Take the entries that follow and return exactly the lines from the one holding "Lot Size5 Acres" through the one holding "Location Placerville, CA 95667", both included. Nothing else is needed.

Extracted records.
______

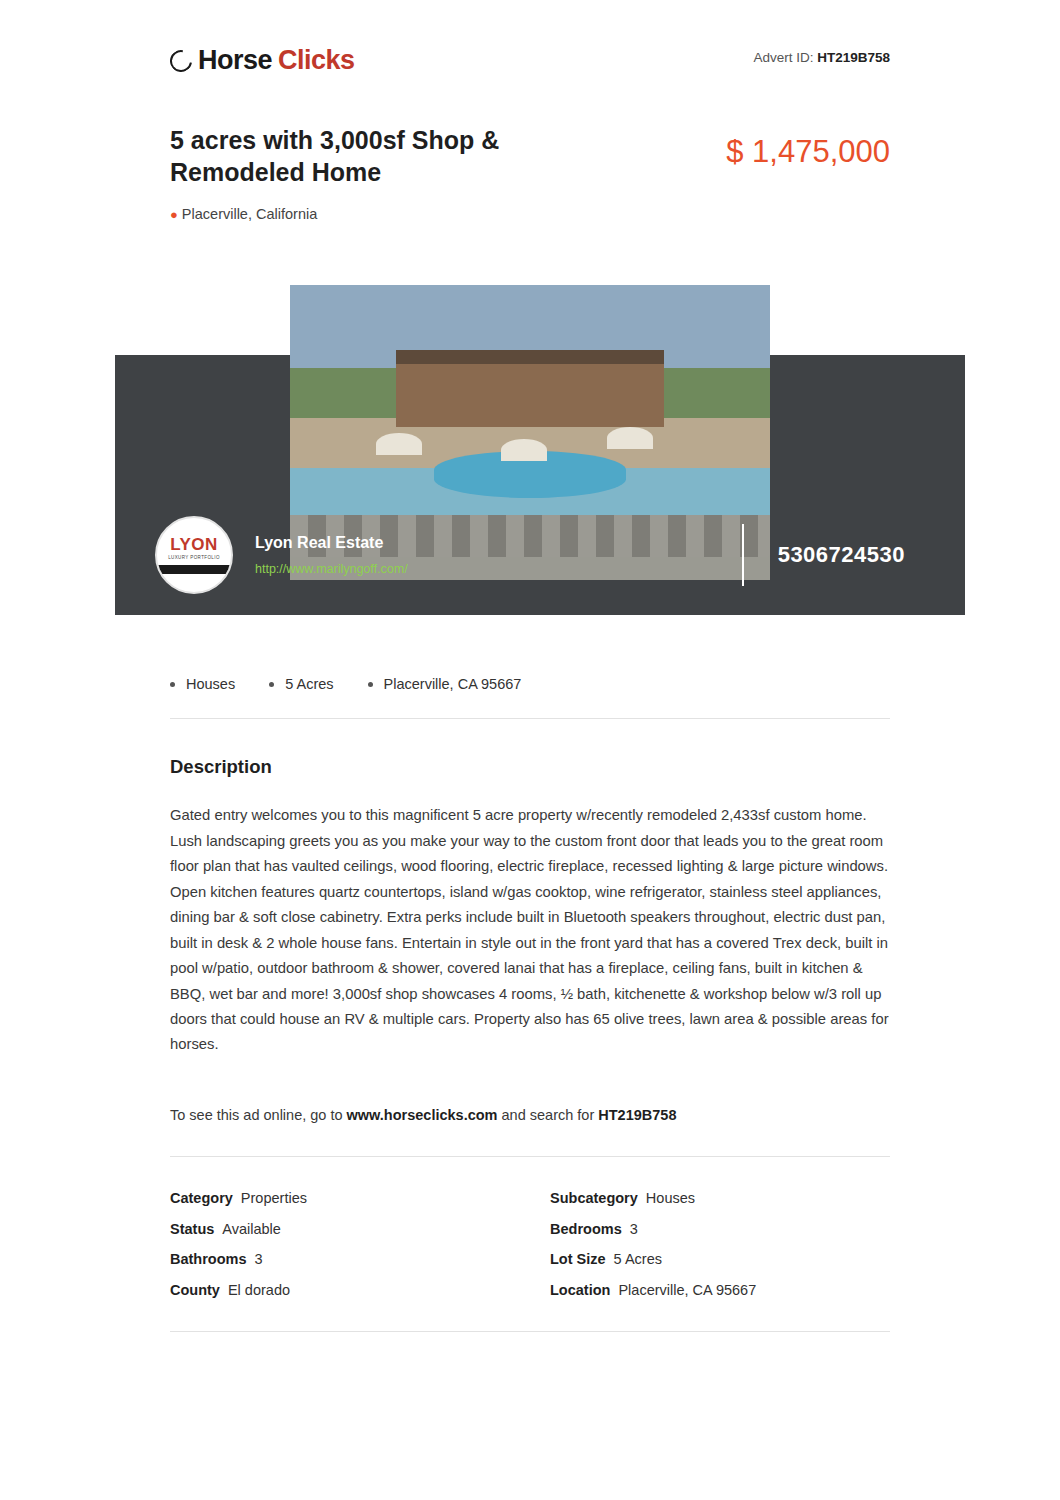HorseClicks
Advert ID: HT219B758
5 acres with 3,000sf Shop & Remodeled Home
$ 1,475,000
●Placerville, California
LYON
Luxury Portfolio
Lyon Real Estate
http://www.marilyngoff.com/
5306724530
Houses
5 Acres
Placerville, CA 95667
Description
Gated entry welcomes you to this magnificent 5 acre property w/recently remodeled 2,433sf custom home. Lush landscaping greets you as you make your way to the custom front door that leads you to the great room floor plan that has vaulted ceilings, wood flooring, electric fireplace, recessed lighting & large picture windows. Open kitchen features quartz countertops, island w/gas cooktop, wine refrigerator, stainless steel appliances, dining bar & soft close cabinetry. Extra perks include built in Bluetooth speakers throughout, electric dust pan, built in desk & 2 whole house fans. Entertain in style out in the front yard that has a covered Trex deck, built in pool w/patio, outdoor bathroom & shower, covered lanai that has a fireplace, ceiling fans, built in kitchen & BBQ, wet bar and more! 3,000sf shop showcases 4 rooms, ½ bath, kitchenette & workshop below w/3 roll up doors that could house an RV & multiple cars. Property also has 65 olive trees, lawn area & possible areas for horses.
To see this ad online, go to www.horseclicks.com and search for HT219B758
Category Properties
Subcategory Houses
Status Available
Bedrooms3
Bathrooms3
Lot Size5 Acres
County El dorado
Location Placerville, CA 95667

______

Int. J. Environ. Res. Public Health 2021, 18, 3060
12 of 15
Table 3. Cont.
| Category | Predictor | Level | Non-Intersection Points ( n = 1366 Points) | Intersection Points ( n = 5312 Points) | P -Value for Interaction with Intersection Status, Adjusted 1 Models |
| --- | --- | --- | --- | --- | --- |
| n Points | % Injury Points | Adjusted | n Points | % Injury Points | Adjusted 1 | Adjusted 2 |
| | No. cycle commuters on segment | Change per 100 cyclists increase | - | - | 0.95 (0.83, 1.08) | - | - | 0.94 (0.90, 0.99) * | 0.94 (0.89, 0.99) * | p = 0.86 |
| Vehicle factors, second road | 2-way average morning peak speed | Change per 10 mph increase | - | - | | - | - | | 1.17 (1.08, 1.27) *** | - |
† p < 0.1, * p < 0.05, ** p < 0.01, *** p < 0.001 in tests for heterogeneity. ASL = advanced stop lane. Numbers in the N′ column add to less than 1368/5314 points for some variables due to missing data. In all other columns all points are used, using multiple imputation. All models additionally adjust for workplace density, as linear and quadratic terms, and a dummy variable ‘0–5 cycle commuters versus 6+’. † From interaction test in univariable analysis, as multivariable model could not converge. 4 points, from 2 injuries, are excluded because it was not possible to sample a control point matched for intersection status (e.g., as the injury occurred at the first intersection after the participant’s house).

______

Answer to this problem.
Lot Size5 Acres
County El dorado
Location Placerville, CA 95667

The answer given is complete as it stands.